Territorialité, détérritorialisation, reterritorialisation : la notion de territoire est entendue ici dans un sens très large, qui déborde de l'usage qu'en font l'éthologie et l'ethnologie. Le territoire peut être relatif à un espace vécu, aussi bien qu'à un système perçu au sein duquel un sujet se "sent chez lui". Le territoire est synonyme d'appropriation, de subjectivation fermée sur elle-même. Le territoire peut se déterritorialiser, c'est à dire s'ouvrir, s'engager dans des lignes de fuite, voire se déliter et se détruire. La reterritorialisation consistera en une tentative de recomposition d'un territoire engagé dans un processus déterritorialisant.
Le capitalisme est un bon exemple de système permanent de reterritorialisation : les classes capitalistes tentent constamment de "rattraper" les processus de déterritorialisation dans l'ordre de la production et des rapports sociaux. Il tente ainsi de maîtriser toutes les pulsions processuelles (ou phylum machinique) qui travaillent la société. (dans Glossaire de schizo-analyse)
La loi capitalistique, pour légitimer son entreprise de tutélarisation de l'ensemble des machines abstraites, se donne des allures de destin. (...) Toutes les lois, quelles qu'elles soient, tombent, pourraient tomber, ou devraient tomber, sous sa coupe exclusive.

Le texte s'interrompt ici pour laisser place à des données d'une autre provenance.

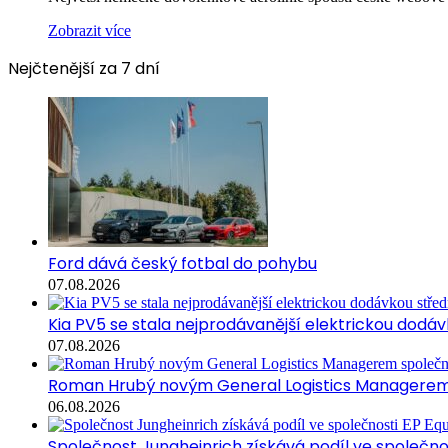
Zobrazit více
Nejčtenější za 7 dní
Ford dává český fotbal do pohybu
07.08.2026
Kia PV5 se stala nejprodávanější elektrickou dodávk
07.08.2026
Roman Hrubý novým General Logistics Managerem 
06.08.2026
Společnost Jungheinrich získává podíl ve společn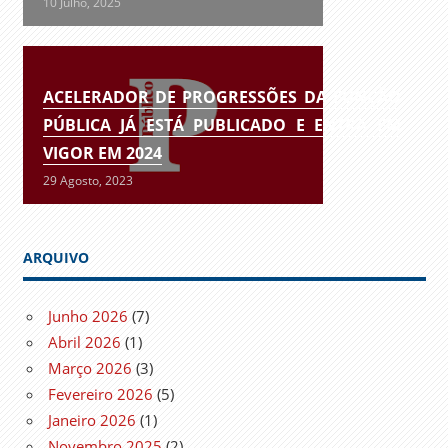
10 Julho, 2025
ACELERADOR DE PROGRESSÕES DA FUNÇÃO
PÚBLICA JÁ ESTÁ PUBLICADO E ENTRA EM
VIGOR EM 2024
29 Agosto, 2023
ARQUIVO
Junho 2026
(7)
Abril 2026
(1)
Março 2026
(3)
Fevereiro 2026
(5)
Janeiro 2026
(1)
Novembro 2025
(2)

Un des problèmes analytiques clés que l'écologie sociale et l'écologie mentale devraient affronter, c'est l'introjection du pouvoir répressif de la part des opprimés.
Chaque fois, c'est le même tour de passe-passe : à travers la défense d’un ordre transcendant fondé sur le caractère prétendument universel des articulations signifiantes de certains énoncés —le cogito, les mathématiques, le “discours de la science”— on cherche à cautionner un certain type de stratification de pouvoirs qui garantit à ses scribes leur statut, leur confort matériel et leur sécurité imaginaire.
On prétend faire de la France une des puissances clés du nouveau capitalisme mondial. Pour cela, il convient de soumettre, de gré ou de force, l’ensemble des populations vivant dans ce pays. Les Français doivent se vivre comme une race dominée par les nouveaux modèles capitalistes et comme une race dominante par rapport à tous ceux qui échappent à ces mêmes modèles. Ils doivent s’habituer à sacrifier leurs propres différences, la particularité de leurs goûts, la singularité de leurs désirs et, symétriquement, celle des autres. Le renouveau des luttes sociales, la redéfinition d’un authentique projet de libération sociale passent inéluctablement par une assumation totale de la multisocialité sur tous les plans et dans tous les domaines.